Employment Growth in July Far Below Expectations
May and June Figures Revised Down by Over 100,000
Fed Expected to Reconsider Timing of Rate Cuts

"Disappearing U.S. Jobs Trigger Policy Shift" Yonhap News

U.S. employment statistics have sent shockwaves through the financial markets. In addition to lower-than-expected job numbers for July, revisions to the figures for May and June have sparked controversy over alleged "statistical manipulation." Due to weaker-than-expected employment, there is now speculation that the U.S. Federal Reserve (Fed) may bring forward its interest rate cuts.


Employment Data Announced at 'Shock' Levels

According to the U.S. Department of Labor's announcement on the 1st (local time), nonfarm payrolls in July increased by only 73,000 compared to the previous month, falling far short of the expert forecast of 106,000. In addition, the job figures for May and June were sharply revised downward from 144,000 and 147,000 to 19,000 and 14,000, respectively. The July unemployment rate rebounded from 4.1% to 4.2%, fueling some concerns about an economic slowdown.


Following the release of the employment statistics, U.S. Treasury yields plunged, the dollar weakened, and all three major stock indices fell, causing significant turmoil in the financial markets. Furthermore, President Donald Trump claimed that the employment statistics had been "manipulated" and dismissed the head of the Bureau of Labor Statistics. In the U.S., concerns have also emerged over the credibility of future statistical data, with some questioning, "How can we trust the numbers going forward?"

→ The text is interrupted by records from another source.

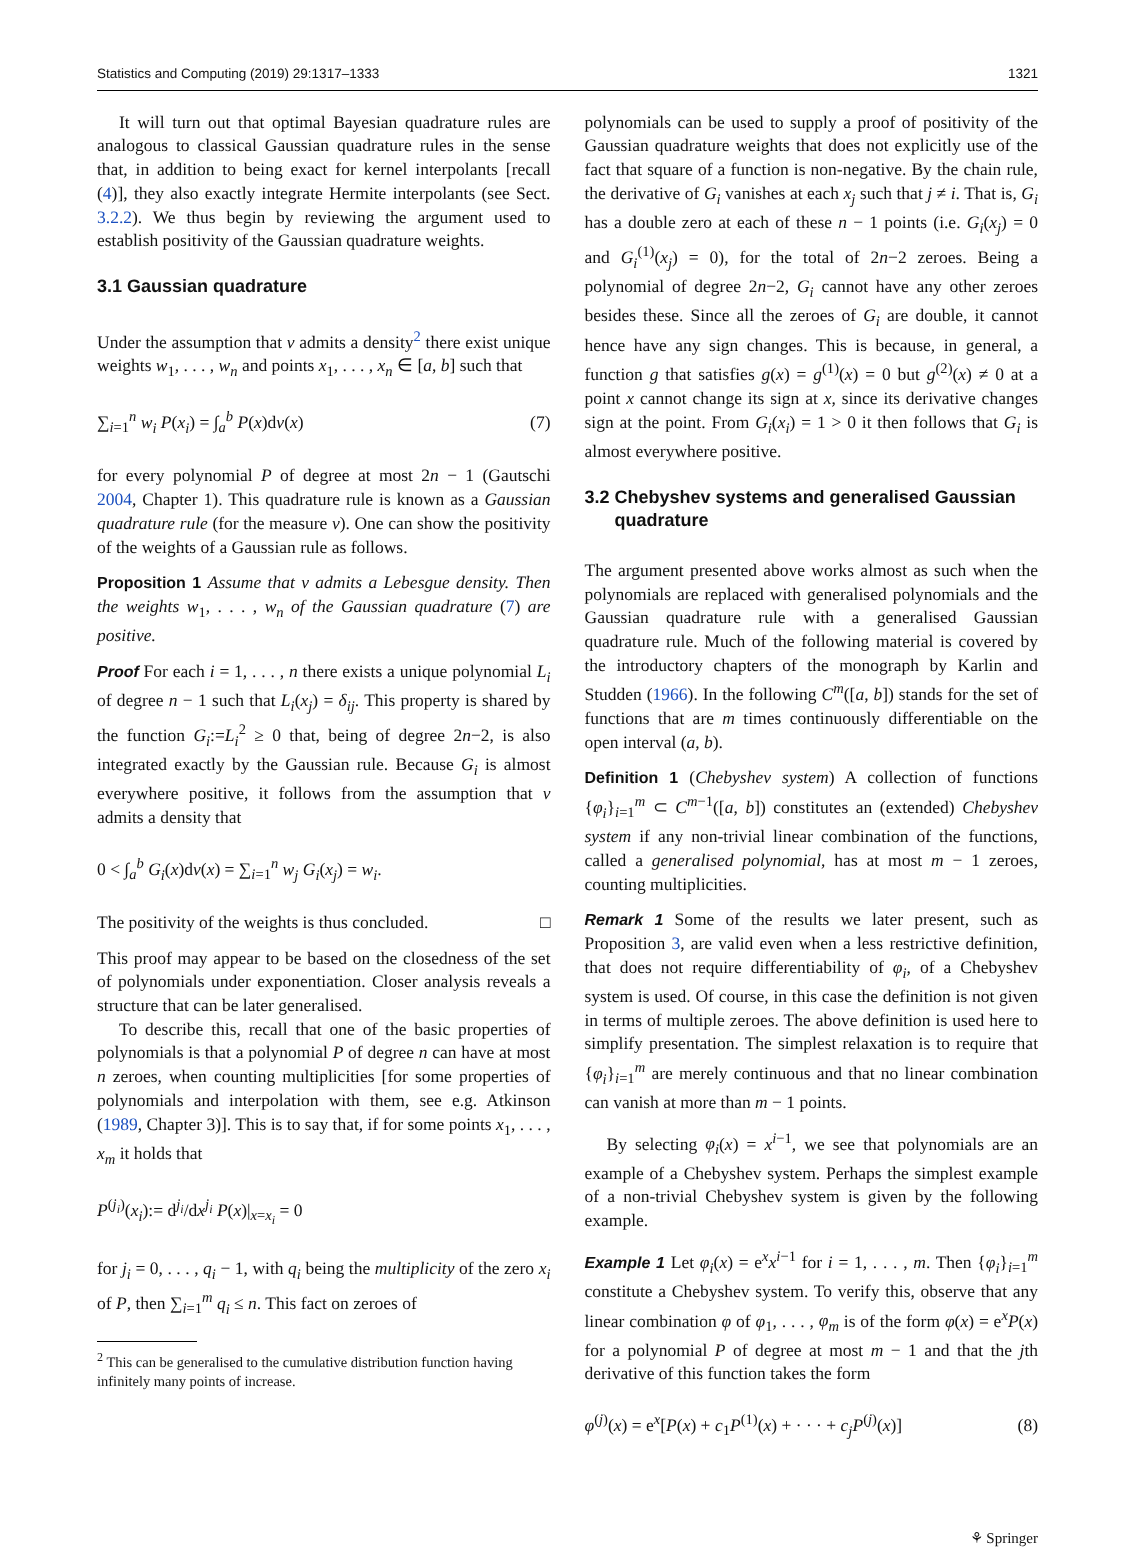Statistics and Computing (2019) 29:1317–1333 1321
It will turn out that optimal Bayesian quadrature rules are analogous to classical Gaussian quadrature rules in the sense that, in addition to being exact for kernel interpolants [recall (4)], they also exactly integrate Hermite interpolants (see Sect. 3.2.2). We thus begin by reviewing the argument used to establish positivity of the Gaussian quadrature weights.
3.1 Gaussian quadrature
Under the assumption that ν admits a density<sup>2</sup> there exist unique weights w<sub>1</sub>, . . . , w<sub>n</sub> and points x<sub>1</sub>, . . . , x<sub>n</sub> ∈ [a, b] such that
∑<sub>i=1</sub><sup>n</sup> w<sub>i</sub> P(x<sub>i</sub>) = ∫<sub>a</sub><sup>b</sup> P(x)dν(x) (7)
for every polynomial P of degree at most 2n − 1 (Gautschi 2004, Chapter 1). This quadrature rule is known as a Gaussian quadrature rule (for the measure ν). One can show the positivity of the weights of a Gaussian rule as follows.
Proposition 1 Assume that ν admits a Lebesgue density. Then the weights w<sub>1</sub>, . . . , w<sub>n</sub> of the Gaussian quadrature (7) are positive.
Proof For each i = 1, . . . , n there exists a unique polynomial L<sub>i</sub> of degree n − 1 such that L<sub>i</sub>(x<sub>j</sub>) = δ<sub>ij</sub>. This property is shared by the function G<sub>i</sub>:=L<sub>i</sub><sup>2</sup> ≥ 0 that, being of degree 2n−2, is also integrated exactly by the Gaussian rule. Because G<sub>i</sub> is almost everywhere positive, it follows from the assumption that ν admits a density that
0 < ∫<sub>a</sub><sup>b</sup> G<sub>i</sub>(x)dν(x) = ∑<sub>i=1</sub><sup>n</sup> w<sub>j</sub> G<sub>i</sub>(x<sub>j</sub>) = w<sub>i</sub>.
The positivity of the weights is thus concluded. □
This proof may appear to be based on the closedness of the set of polynomials under exponentiation. Closer analysis reveals a structure that can be later generalised.
To describe this, recall that one of the basic properties of polynomials is that a polynomial P of degree n can have at most n zeroes, when counting multiplicities [for some properties of polynomials and interpolation with them, see e.g. Atkinson (1989, Chapter 3)]. This is to say that, if for some points x<sub>1</sub>, . . . , x<sub>m</sub> it holds that
P<sup>(j<sub>i</sub>)</sup>(x<sub>i</sub>):= d<sup>j<sub>i</sub></sup>/dx<sup>j<sub>i</sub></sup> P(x)|<sub>x=x<sub>i</sub></sub> = 0
for j<sub>i</sub> = 0, . . . , q<sub>i</sub> − 1, with q<sub>i</sub> being the multiplicity of the zero x<sub>i</sub> of P, then ∑<sub>i=1</sub><sup>m</sup> q<sub>i</sub> ≤ n. This fact on zeroes of
<sup>2</sup> This can be generalised to the cumulative distribution function having infinitely many points of increase.
polynomials can be used to supply a proof of positivity of the Gaussian quadrature weights that does not explicitly use of the fact that square of a function is non-negative. By the chain rule, the derivative of G<sub>i</sub> vanishes at each x<sub>j</sub> such that j ≠ i. That is, G<sub>i</sub> has a double zero at each of these n − 1 points (i.e. G<sub>i</sub>(x<sub>j</sub>) = 0 and G<sub>i</sub><sup>(1)</sup>(x<sub>j</sub>) = 0), for the total of 2n−2 zeroes. Being a polynomial of degree 2n−2, G<sub>i</sub> cannot have any other zeroes besides these. Since all the zeroes of G<sub>i</sub> are double, it cannot hence have any sign changes. This is because, in general, a function g that satisfies g(x) = g<sup>(1)</sup>(x) = 0 but g<sup>(2)</sup>(x) ≠ 0 at a point x cannot change its sign at x, since its derivative changes sign at the point. From G<sub>i</sub>(x<sub>i</sub>) = 1 > 0 it then follows that G<sub>i</sub> is almost everywhere positive.
3.2 Chebyshev systems and generalised Gaussian
quadrature
The argument presented above works almost as such when the polynomials are replaced with generalised polynomials and the Gaussian quadrature rule with a generalised Gaussian quadrature rule. Much of the following material is covered by the introductory chapters of the monograph by Karlin and Studden (1966). In the following C<sup>m</sup>([a, b]) stands for the set of functions that are m times continuously differentiable on the open interval (a, b).
Definition 1 (Chebyshev system) A collection of functions {φ<sub>i</sub>}<sub>i=1</sub><sup>m</sup> ⊂ C<sup>m−1</sup>([a, b]) constitutes an (extended) Chebyshev system if any non-trivial linear combination of the functions, called a generalised polynomial, has at most m − 1 zeroes, counting multiplicities.
Remark 1 Some of the results we later present, such as Proposition 3, are valid even when a less restrictive definition, that does not require differentiability of φ<sub>i</sub>, of a Chebyshev system is used. Of course, in this case the definition is not given in terms of multiple zeroes. The above definition is used here to simplify presentation. The simplest relaxation is to require that {φ<sub>i</sub>}<sub>i=1</sub><sup>m</sup> are merely continuous and that no linear combination can vanish at more than m − 1 points.
By selecting φ<sub>i</sub>(x) = x<sup>i−1</sup>, we see that polynomials are an example of a Chebyshev system. Perhaps the simplest example of a non-trivial Chebyshev system is given by the following example.
Example 1 Let φ<sub>i</sub>(x) = e<sup>x</sup>x<sup>i−1</sup> for i = 1, . . . , m. Then {φ<sub>i</sub>}<sub>i=1</sub><sup>m</sup> constitute a Chebyshev system. To verify this, observe that any linear combination φ of φ<sub>1</sub>, . . . , φ<sub>m</sub> is of the form φ(x) = e<sup>x</sup>P(x) for a polynomial P of degree at most m − 1 and that the jth derivative of this function takes the form
φ<sup>(j)</sup>(x) = e<sup>x</sup>[P(x) + c<sub>1</sub>P<sup>(1)</sup>(x) + · · · + c<sub>j</sub>P<sup>(j)</sup>(x)] (8)
⚘ Springer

Powell Fed's Rate Cut Timing Likely to Be Affected

If this employment report is accurate, it belatedly confirms that the U.S. job market was severely impacted by the tariff announcement in April. Based on the inaccurate employment report, President Trump took an even tougher stance on tariff policy, and the Fed missed the optimal timing for a rate cut. The problem is that, starting this month, higher tariff rates will be applied than before. Some companies will find it difficult to fully pass on tariffs to prices, and may respond by reducing employment, which could accelerate the rise in the unemployment rate.


At the July FOMC meeting, the Fed's decision to maintain its benchmark interest rate was based not only on "inflation uncertainty" but also on "solid employment conditions." To avoid triggering a rise in the unemployment rate, at least 80,000 new jobs per month are needed. According to the previously announced figures, the three-month average for new jobs from April to June was about 150,000. At the time, the Fed judged that the current interest rate level was not causing an increase in unemployment, and wanted to further assess the impact of tariffs. However, with the revised employment data, it has now been revealed that new job creation in May and June was less than 20,000.


Lee Hayeon, an economist at Daishin Securities, analyzed, "Despite margin pressure from tariffs, it is becoming difficult to raise sales prices due to weakening consumer demand, which could lead to a vicious cycle resulting in layoffs. Of course, the current employment situation does not indicate a U.S. economic recession, and the U.S. still has ample room for monetary policy maneuvering. However, considering that tariff burdens will once again increase from August, a rapid policy shift to avoid a recession is expected."